Combining Efficient and Precise Sign Language Recognition: Good pose estimation library is all you need
This work addresses the need for efficient and accurate sign language recognition for d/Deaf people using consumer technology, representing an incremental improvement over existing light methods.
The paper tackled the problem of sign language recognition by improving the SPOTER architecture with the MediaPipe library, achieving state-of-the-art results on the WLASL100 dataset while being twice as computationally efficient and 11 times faster in inference compared to benchmarks.

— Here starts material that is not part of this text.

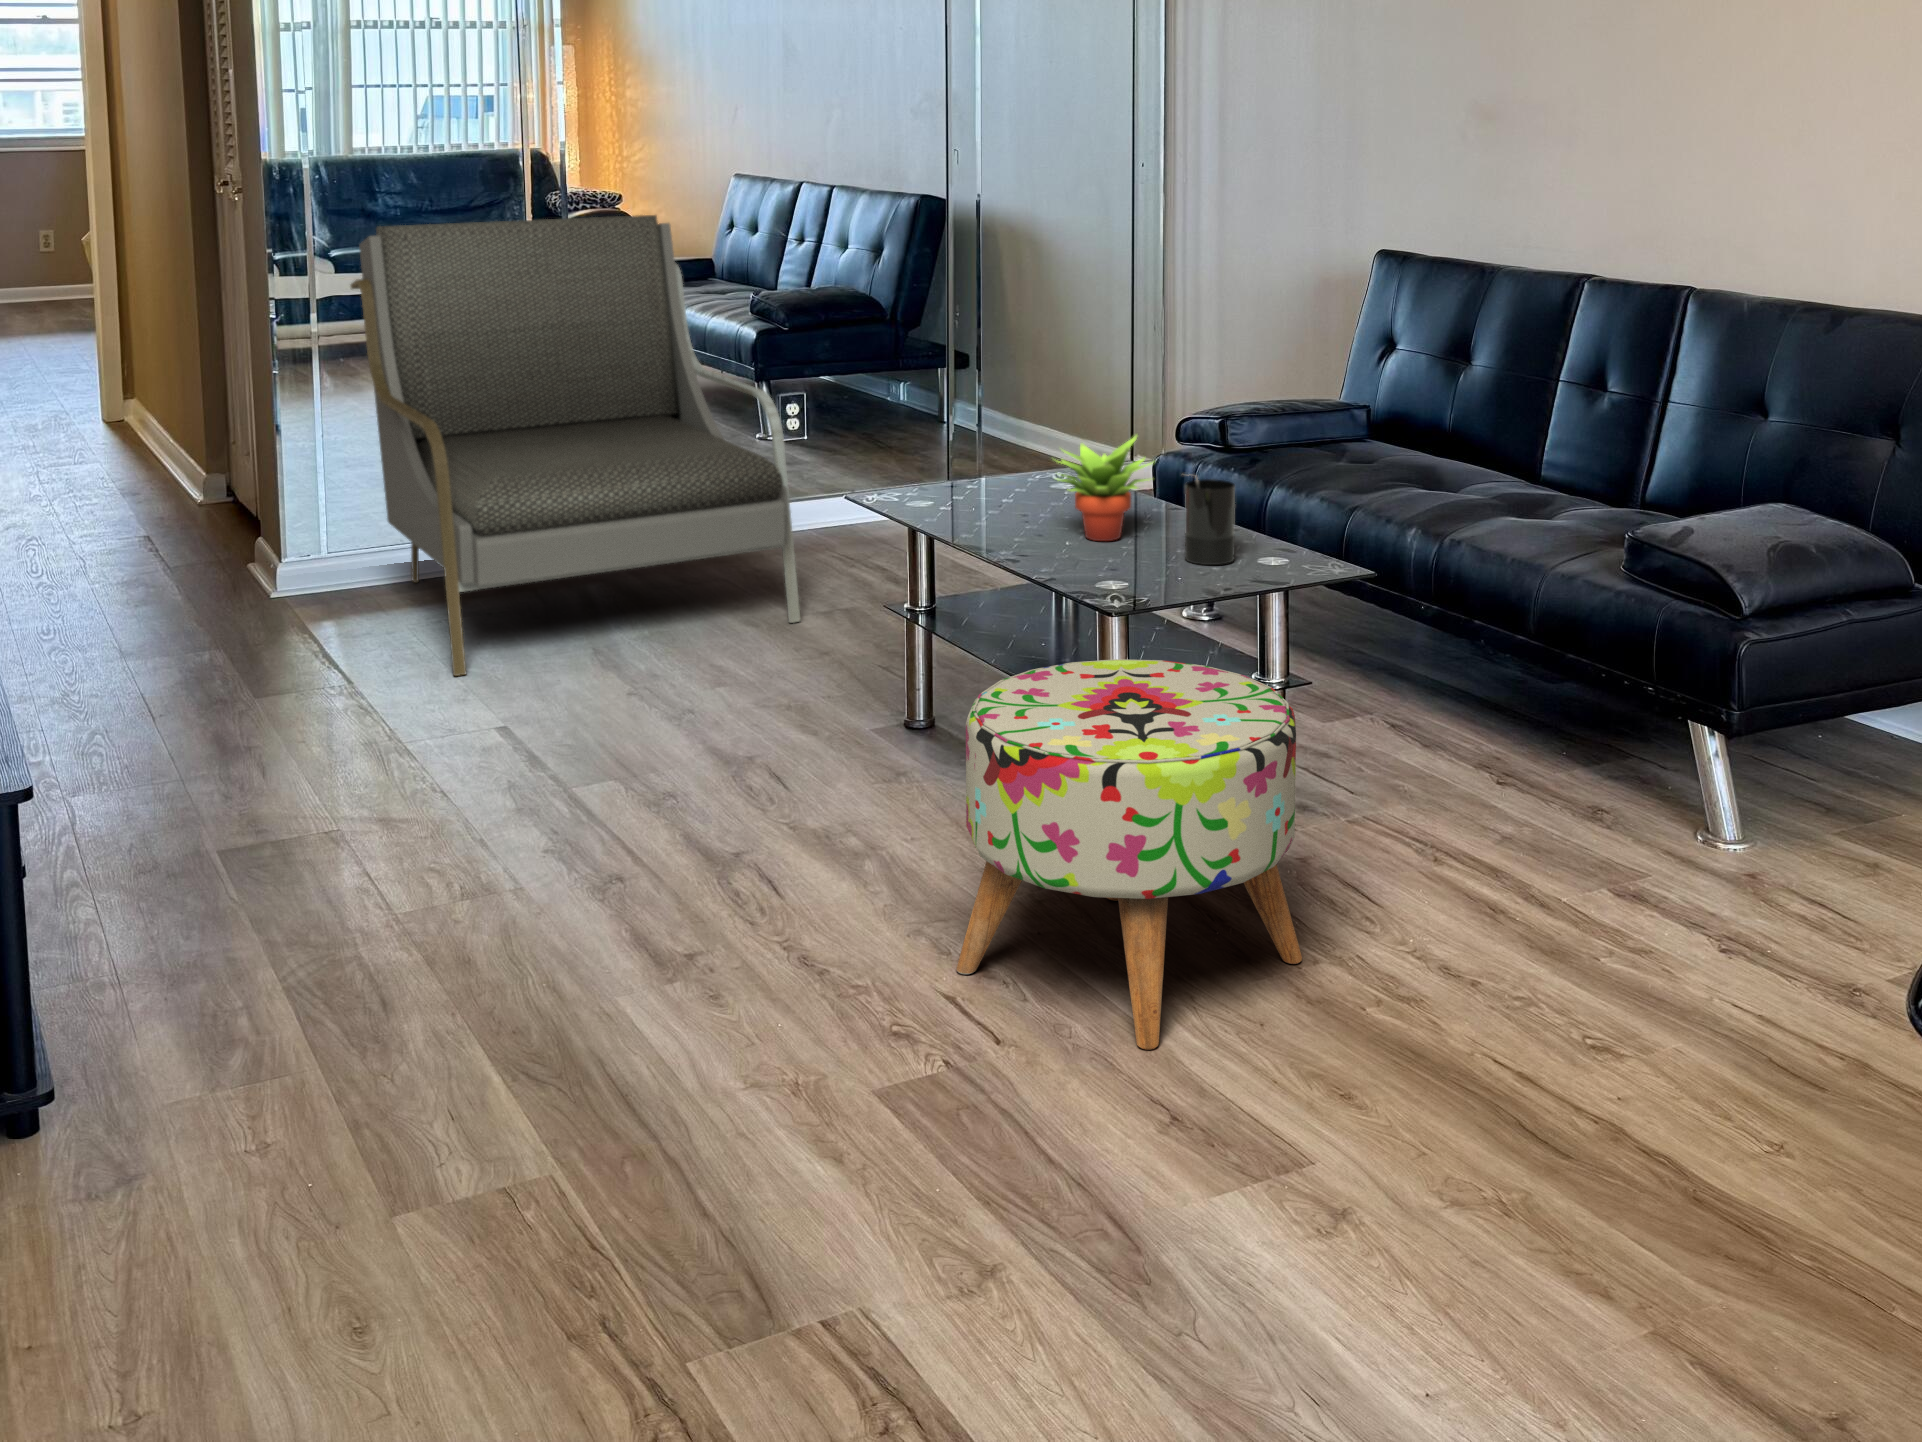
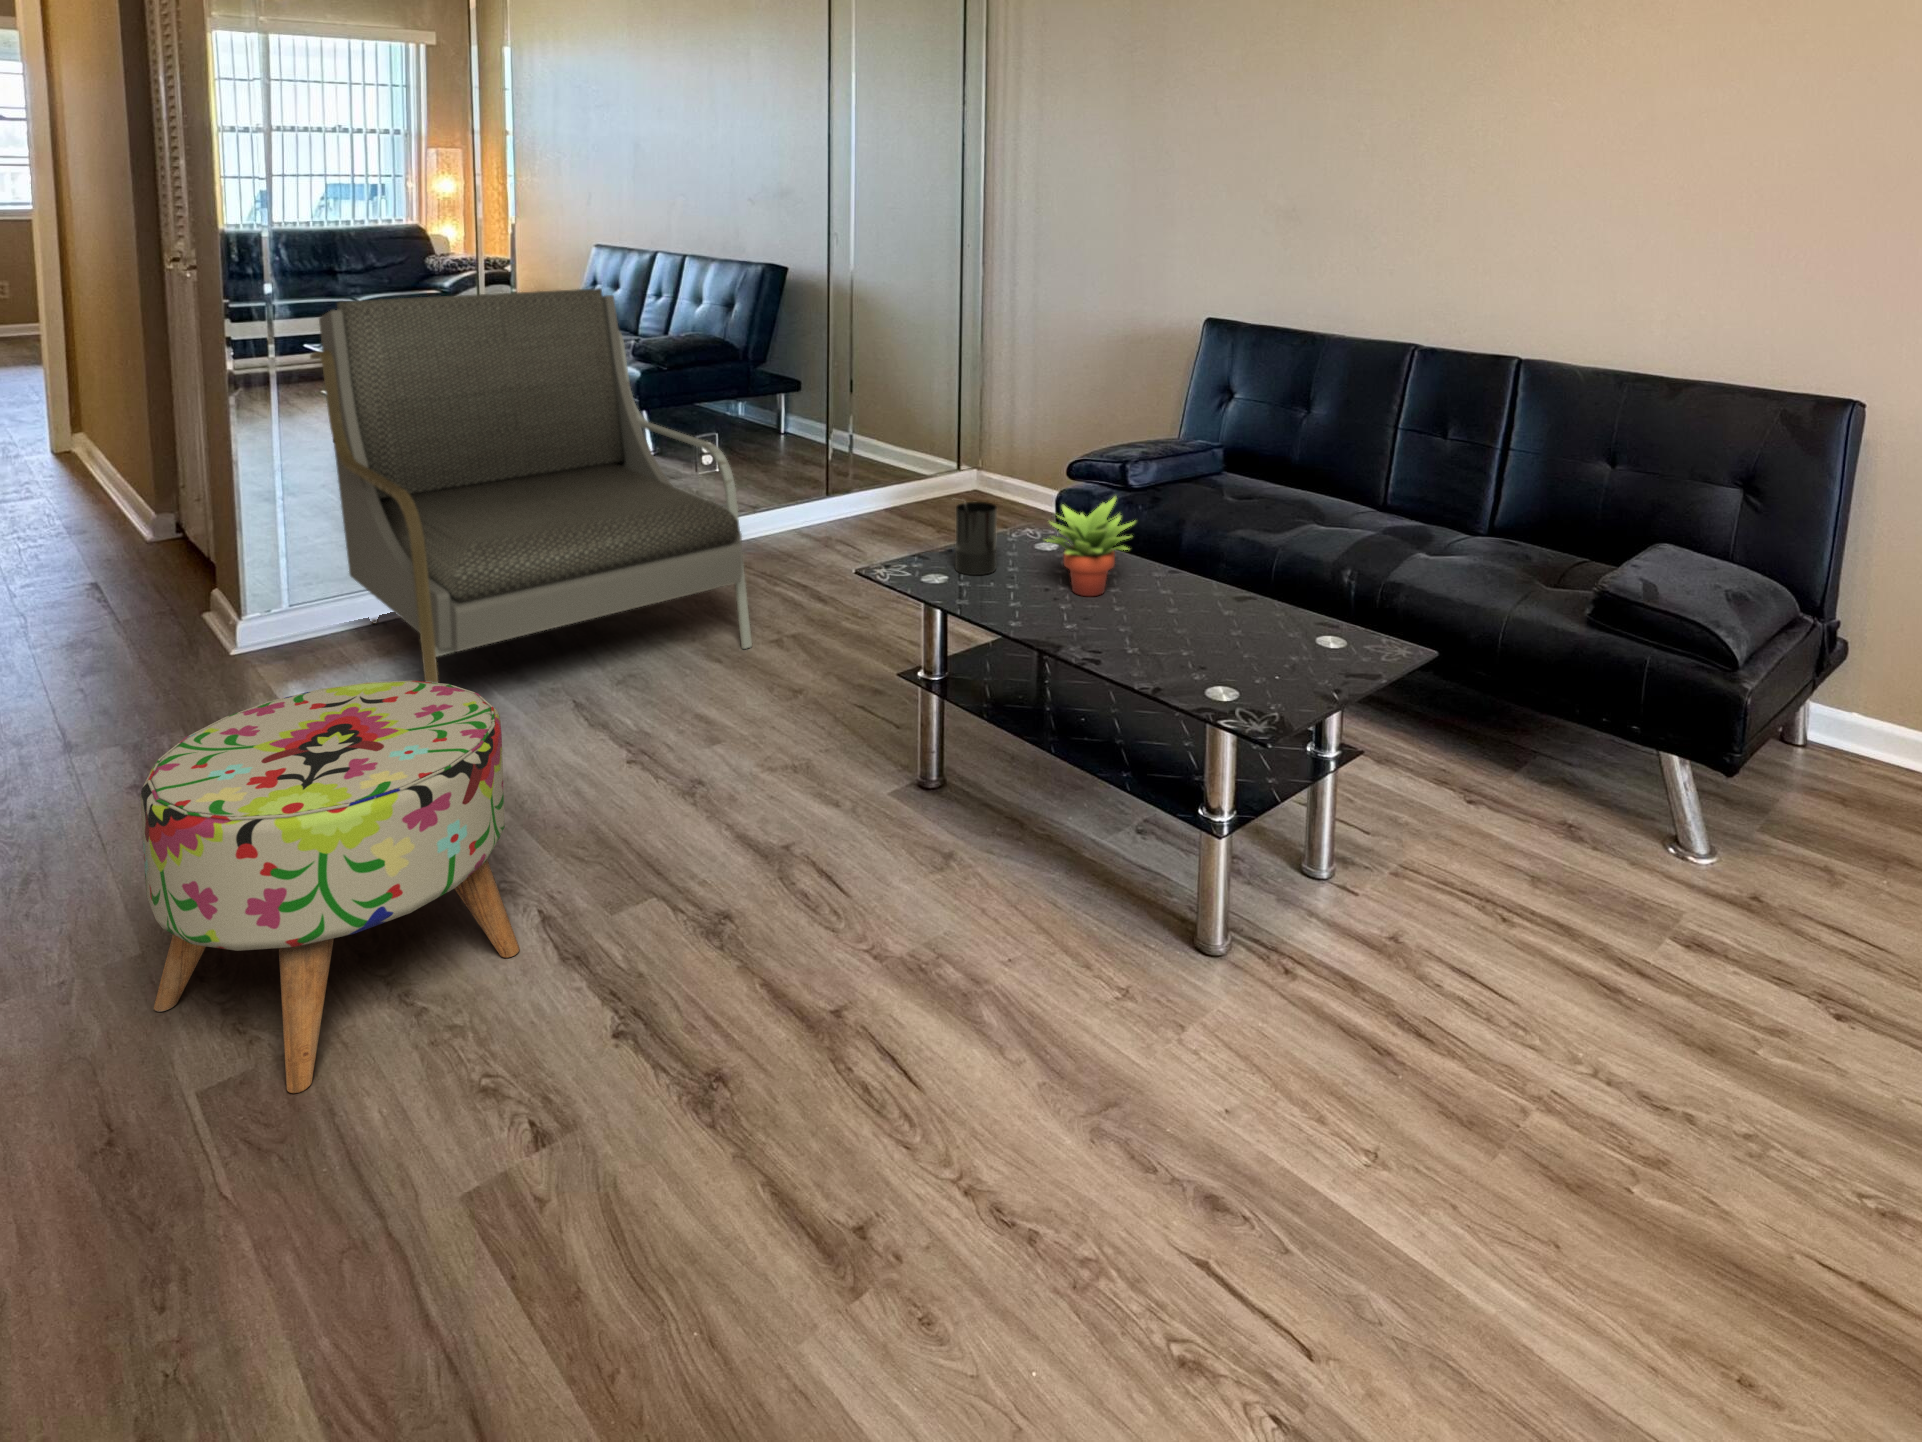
candle: present [1185,479,1235,565] -> present [955,502,997,575]
ottoman: present [956,659,1302,1050] -> present [140,681,520,1093]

Sign language recognition could significantly improve the user experience for d/Deaf people with the general consumer technology, such as IoT devices or videoconferencing. However, current sign language recognition architectures are usually computationally heavy and require robust GPU-equipped hardware to run in real-time. Some models aim for lower-end devices (such as smartphones) by minimizing their size and complexity, which leads to worse accuracy. This highly scrutinizes accurate in-the-wild applications. We build upon the SPOTER architecture, which belongs to the latter group of light methods, as it came close to the performance of large models employed for this task. By substituting its original third-party pose estimation module with the MediaPipe library, we achieve an overall state-of-the-art result on the WLASL100 dataset. Significantly, our method beats previous larger architectures while still being twice as computationally efficient and almost $11$ times faster on inference when compared to a relevant benchmark. To demonstrate our method's combined efficiency and precision, we built an online demo that enables users to translate sign lemmas of American sign language in their browsers. This is the first publicly available online application demonstrating this task to the best of our knowledge.